- Hafania Location in West Bengal, India Hafania Hafania (India)
- Coordinates: 24°36′56″N 88°00′46″E﻿ / ﻿24.6155°N 88.0128°E
- Country: India
- State: West Bengal
- District: Murshidabad

Area
- • Total: 1.4319 km^{2} (0.5529 sq mi)

Population (2011)
- • Total: 8,171
- • Density: 5,706/km^{2} (14,780/sq mi)

Languages
- • Official: Bengali, English
- Time zone: UTC+5:30 (IST)
- PIN: 742201
- Telephone/STD code: 03485
- Vehicle registration: WB-57, WB-58
- Lok Sabha constituency: Jangipur
- Vidhan Sabha constituency: Suti
- Website: murshidbad.nic.in

= Hafania =

Hafania is a census town in the Suti II CD block in the Jangipur subdivision of the Murshidabad district in the state of West Bengal, India.

== Geography ==

===Location===
Hafania is located at .

According to the map of Suti II CD block in the District Census Handbook, Murshidabad, Dafahat, Jagtaj, Debipur, Aurangabad, Hafania, Mahendrapur, Paschim Punropara, Bhabki, Khidirpur, Khanpur, Ichhlampur, Chakmeghoan and Kakramari, form a cluster of census towns.

===Area overview===
Jangipur subdivision is crowded with 52 census towns and as such it had to be presented in two location maps. One of the maps can be seen alongside. The subdivision is located in the Rarh region that is spread over from adjoining Santhal Pargana division of Jharkhand. The land is slightly higher in altitude than the surrounding plains and is gently undulating. The river Ganges, along with its distributaries, is prominent in both the maps. At the head of the subdivision is the 2,245 m long Farakka Barrage, one of the largest projects of its kind in the country. Murshidabad district shares with Bangladesh a porous international border which is notoriously crime prone (partly shown in this map). The subdivision has two large power plants - the 2,100 MW Farakka Super Thermal Power Station and the 1,600 MW Sagardighi Thermal Power Station. According to a 2016 report, there are around 1,000,000 (1 million/ ten lakh) workers engaged in the beedi industry in Jangipur subdivision. 90% are home-based and 70% of the home-based workers are women. As of 2013, an estimated 2.4 million people reside along the banks of the Ganges alone in Murshidabad district. Severe erosion occurs along the banks.

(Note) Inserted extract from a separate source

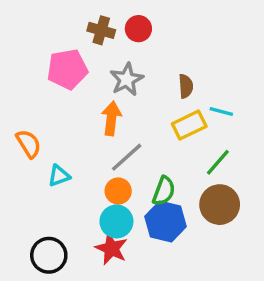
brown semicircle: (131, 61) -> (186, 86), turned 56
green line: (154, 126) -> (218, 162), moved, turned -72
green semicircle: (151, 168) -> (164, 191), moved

Note: The two maps present some of the notable locations in the subdivision. All places marked in the maps are linked in the larger full screen maps.

==Demographics==
According to the 2011 Census of India, Hafania had a total population of 8,171, of which 4,150 (51%) were males and 4,021 (49%) were females. Population in the age range 0–6 years was 1,270. The total number of literate persons in Hafania was 4,443 (64.38% of the population over 6 years).

==Infrastructure==
According to the District Census Handbook, Murshidabad, 2011, Hafania covered an area of 1.1349 km^{2}. The protected water-supply involved hand pump. It had 656 domestic electric connections. Among the medical facilities it had 2 dispensaries/ health centres. Among the educational facilities, it had 3 primary schools in town, secondary school at Manikpur 1.5 km away, senior secondary school at Mahendrapur 1 km away. It had 2 non-formal education centres (Sarva Shiksha Abhiyan).

== Healthcare ==
Suti II CD block is one of the areas of Murshidabad district where ground water is affected by a high level of arsenic contamination. The WHO guideline for arsenic in drinking water is 10 mg/ litre, and the Indian Standard value is 50 mg/ litre. The maximum concentration in Suti II CD block is 1,852 mg/litre.